Plasmopara viticola est l'agent du mildiou de la vigne. On pensait qu'il était seul. En fait, non. Il existe cinq mildious de la vigne, du moins aux États-Unis, le berceau de la maladie. C'est ce qu'a découvert l'Inra de Bordeaux lors de prospections réalisées en Amérique du Nord sur des vignes sauvages et des vignes cultivées. L'institut travaille à la description de ces espèces avec Hermann Voglmayr, de l'Université de Vienne, en Autriche, le spécialiste mondial de la taxonomie des Oomycètes. En attendant, elles ont été baptisées : formes spéciales (f. sp.) aestivalis, vinifera, quinquefolia, vulpina et riparia.
« Il existe une diversité très importante du mildiou aux États-Unis. Mais, en Europe, une seule espèce a été introduite », note François Delmotte, généticien des populations à l'Inra de Bordeaux. Il s'agit de l'espèce que les spécialistes ont dénommé P. viticola f.sp. aestivalis et non pas, comme on aurait pu s'y attendre, de P. viticola vinifera.
En fait, ces deux espèces peuvent se développer sur les cépages cultivés. Ce qui les distingue, ce sont les espèces sauvages qu'elles parasitent. « En Amérique du Nord, le mildiou aestivalis est présent sur Vitis aestivalis et abonde sur Vitis vinifera, Concord et Niagara (V. labrusca). Quant au mildiou vinifera, il se rencontre sur plusieurs espèces de vignes sauvages (V. vulpina, V. cinerea et V. aestivalis) et, bien entendu, sur tous les cépages de V. vinifera », détaille François Delmotte.

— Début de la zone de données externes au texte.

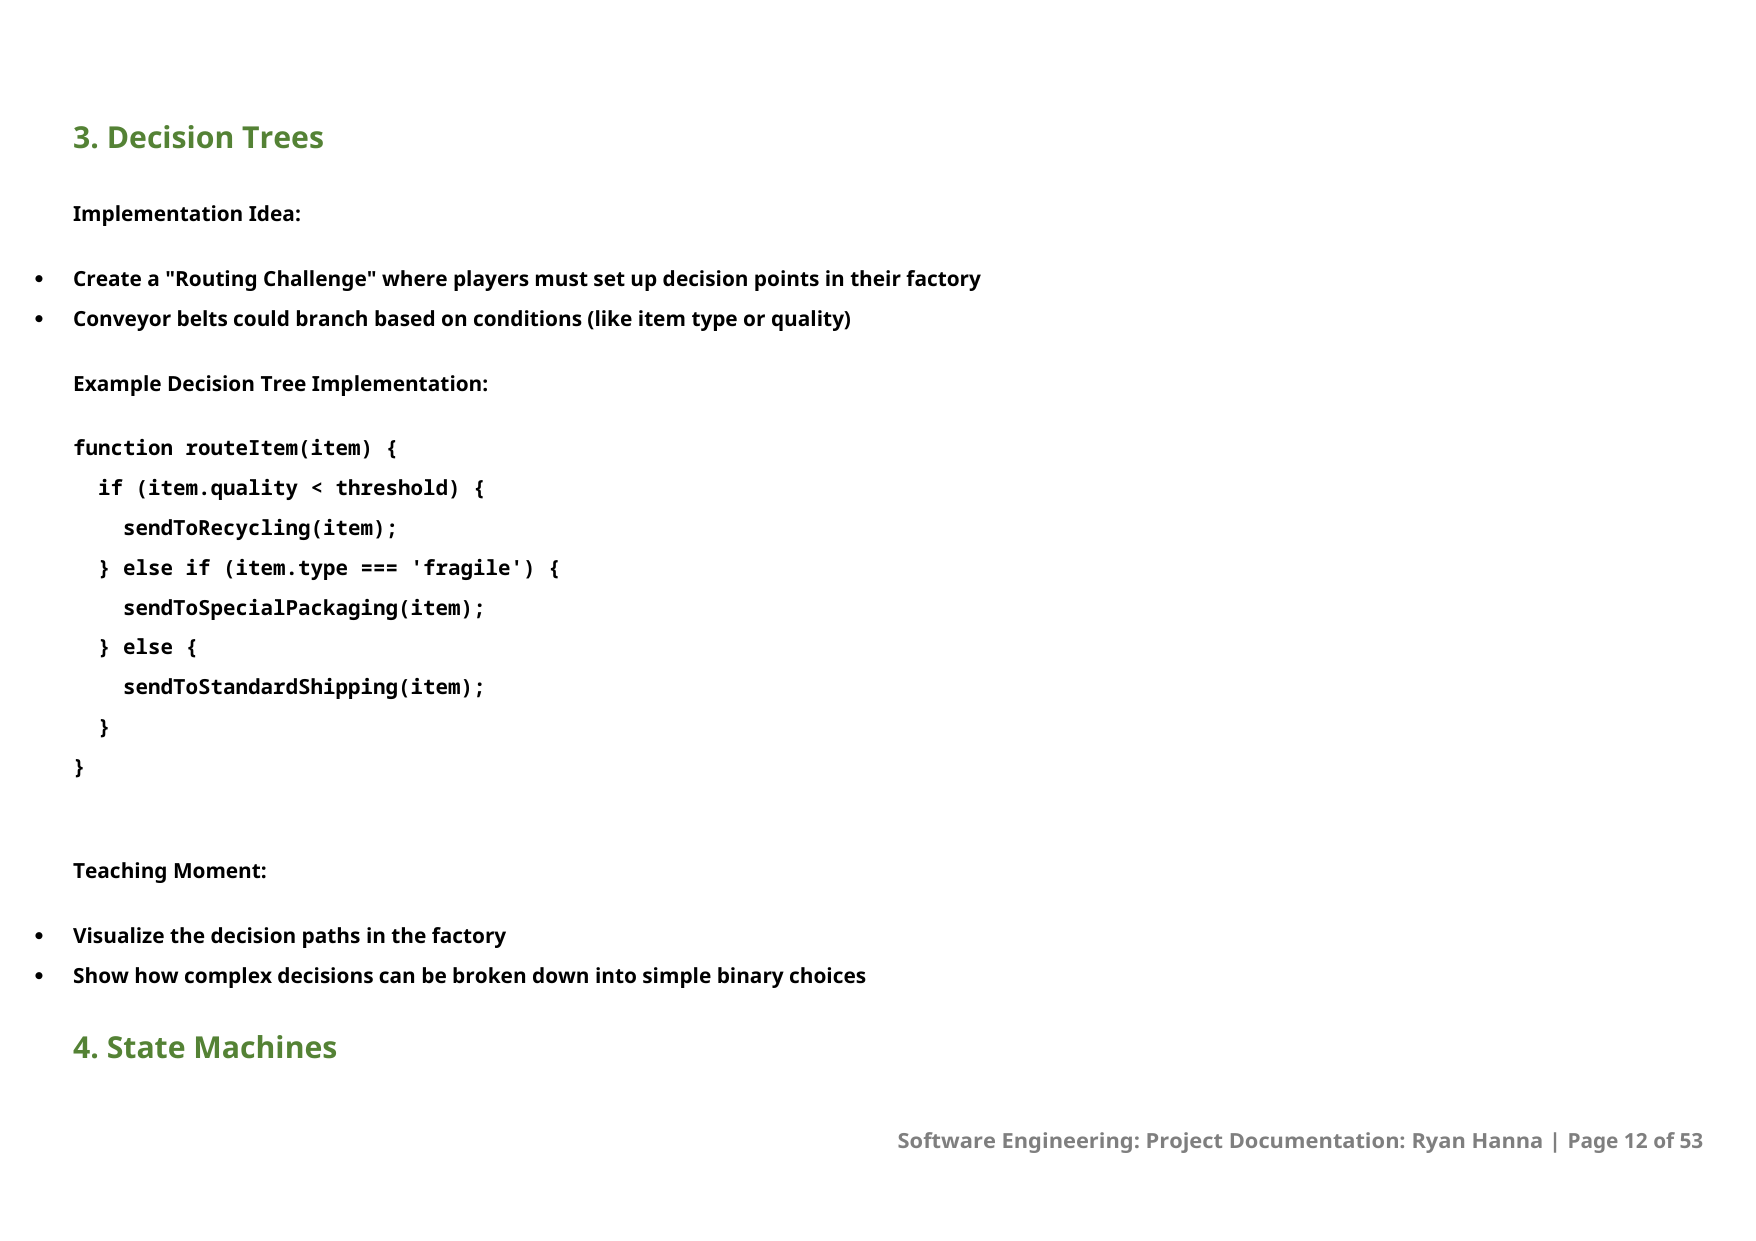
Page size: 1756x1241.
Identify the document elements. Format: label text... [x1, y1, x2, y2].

text function routeItem(item) { if (item.quality < threshold) { sendToRecycling(item); } else if (item.type === 'fragile') { sendToSpecialPackaging(item); } else { sendToStandardShipping(item); } } [73, 433, 1703, 820]
list Visualize the decision paths in the factory [35, 921, 1703, 949]
text Implementation Idea: [73, 199, 1703, 228]
subtitle 4. State Machines [73, 1026, 1703, 1067]
list Conveyor belts could branch based on conditions (like item type or quality) [35, 304, 1703, 332]
text Example Decision Tree Implementation: [73, 369, 1703, 397]
text Teaching Moment: [73, 856, 1703, 885]
list Show how complex decisions can be broken down into simple binary choices [35, 961, 1703, 989]
subtitle 3. Decision Trees [73, 117, 1703, 158]
list Create a "Routing Challenge" where players must set up decision points in their factory [35, 264, 1703, 292]
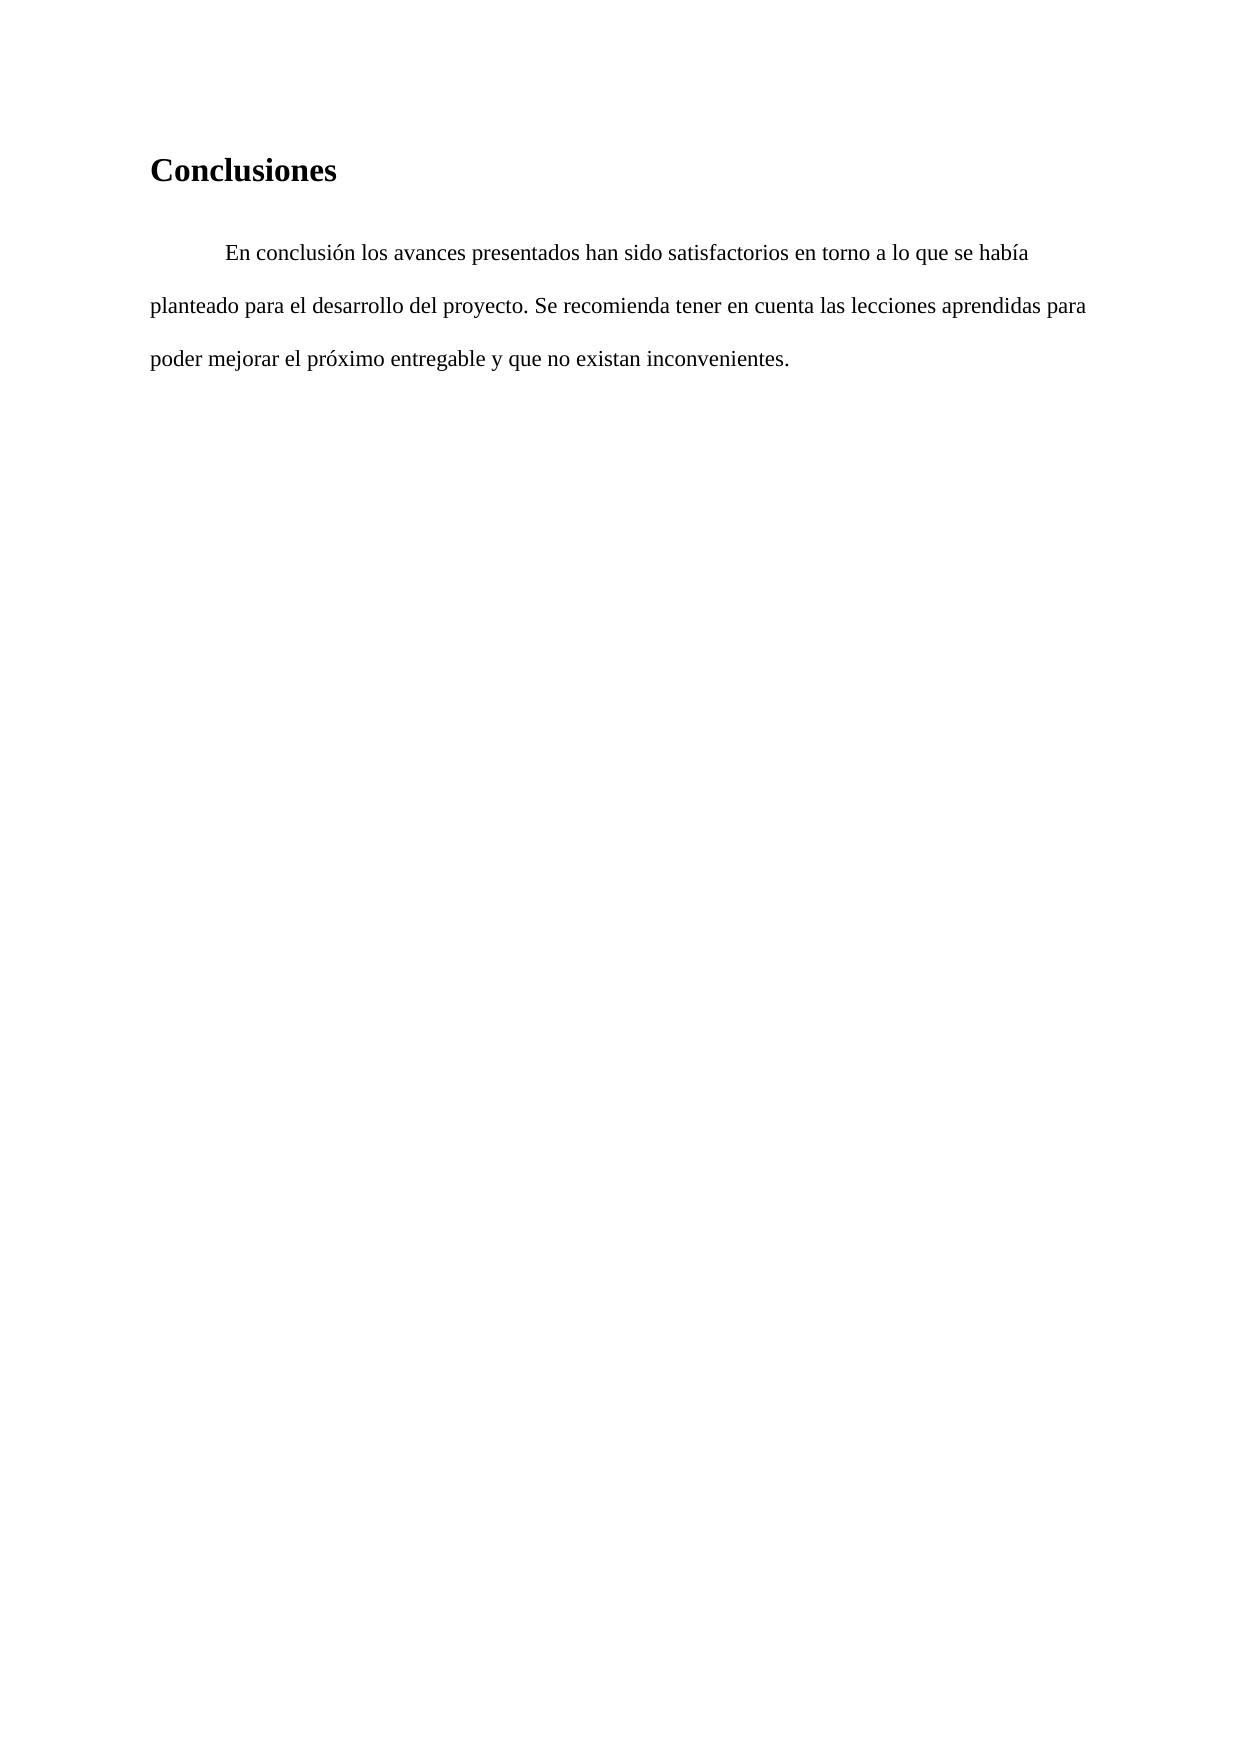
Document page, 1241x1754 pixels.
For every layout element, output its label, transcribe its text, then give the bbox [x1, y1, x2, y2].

Les autres mildious sont bien plus spécialisés. Le quinquefolia ne se développe que sur les vignes vierges (Parthenocissus). De même, le vulpina n'a été trouvé que sur Vitis vulpina. Et le mildiou riparia n'infecte que Vitis riparia et V. rupestris (à l'origine des porte-greffes) et quelques hybrides interspécifiques (Chancellor notamment). « Étonnamment, nos résultats montrent que la vigne cultivée est naturellement résistante au mildiou rupestris qui parasite les géniteurs de nos porte-greffes ! », précise François Delmotte.
Cette découverte permet de mieux comprendre l'origine du mildiou en Europe. Le parasite est né aux États-Unis où il s'est différencié sur les Vitis sauvages. À la fin du XIXe siècle (1878), quelques souches de mildiou aestivalis ont été introduites en Europe, probablement avec les vignes américaines importées pour lutter contre l'oïdium et le phylloxéra. Mais, jusqu'ici, le mildiou vinifera n'a pas été introduit en Europe. Or, il paraît tout aussi dangereux pour nos cépages cultivés...
« Il ne faut pas introduire de nouvelle espèce de mildiou en Europe, ni même de variant de l'espèce déjà présente », insiste François Delmotte.